**REQUIRED ACTIONS**
(1) Write out the airport smoking text word for word from "Michael Conway, an" to "smoke between flights.".
(2) According to the airport smoking text, what three things have gone down since the smoking areas were set up? List them.

**EXERCISE TEXT**
- - -

Airports face an arguably tougher choice. For instance, Detroit Metropolitan Airport allows smoking in two bars that have been outfitted with special ventilation systems. It also allows smoking in a room inside a Northwest Airlines WorldClub, a lounge accessible only to paying members.

Michael Conway, an airport spokesman, said giving passengers designated places to smoke inside the terminal was a tough call but one that has had clear benefits. Since the smoking areas were set up, for instance, far fewer door alarms are set off by nicotine-deprived travelers looking for the quickest route outdoors.

It has also reduced reports of smoking in restrooms, and the need to re-screen connecting passengers who dash out to the curb to smoke between flights.

“People who need to have a cigarette are going to find a place to smoke, and they’re going to be smoking in places you don’t want them,” Mr. Conway said. “This way, we’ve got the smokers controlled.”

- - -

**SUPPLIED MATERIAL**
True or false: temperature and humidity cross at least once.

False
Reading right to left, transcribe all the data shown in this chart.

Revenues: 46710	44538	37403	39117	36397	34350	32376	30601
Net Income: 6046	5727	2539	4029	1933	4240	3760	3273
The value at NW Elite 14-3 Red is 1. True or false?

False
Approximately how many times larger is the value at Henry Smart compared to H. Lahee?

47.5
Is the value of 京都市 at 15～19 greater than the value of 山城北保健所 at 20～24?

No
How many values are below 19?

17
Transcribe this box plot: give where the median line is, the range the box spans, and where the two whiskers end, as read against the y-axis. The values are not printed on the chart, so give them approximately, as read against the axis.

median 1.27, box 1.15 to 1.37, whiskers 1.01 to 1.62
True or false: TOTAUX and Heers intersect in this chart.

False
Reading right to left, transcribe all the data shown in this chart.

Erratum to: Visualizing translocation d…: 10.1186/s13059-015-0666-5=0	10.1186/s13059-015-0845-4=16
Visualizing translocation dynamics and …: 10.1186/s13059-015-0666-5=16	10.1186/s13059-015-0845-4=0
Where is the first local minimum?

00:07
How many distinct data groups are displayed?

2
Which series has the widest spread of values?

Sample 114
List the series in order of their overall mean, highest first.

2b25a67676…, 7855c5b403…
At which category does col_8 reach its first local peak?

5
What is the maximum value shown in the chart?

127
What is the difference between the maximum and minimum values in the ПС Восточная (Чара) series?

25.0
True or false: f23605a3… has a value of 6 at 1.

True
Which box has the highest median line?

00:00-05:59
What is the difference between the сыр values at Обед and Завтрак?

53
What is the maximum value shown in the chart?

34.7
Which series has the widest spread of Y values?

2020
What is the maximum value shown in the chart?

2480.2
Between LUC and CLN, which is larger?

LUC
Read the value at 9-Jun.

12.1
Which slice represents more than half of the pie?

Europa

- - -

**SOLUTIONS**
(1)
Michael Conway, an airport spokesman, said giving passengers designated places to smoke inside the terminal was a tough call but one that has had clear benefits. Since the smoking areas were set up, for instance, far fewer door alarms are set off by nicotine-deprived travelers looking for the quickest route outdoors.

It has also reduced reports of smoking in restrooms, and the need to re-screen connecting passengers who dash out to the curb to smoke between flights.

(2)
- Door alarms set off by nicotine-deprived travelers looking for the quickest route outdoors
- Reports of smoking in restrooms
- The need to re-screen connecting passengers who dash out to the curb to smoke between flights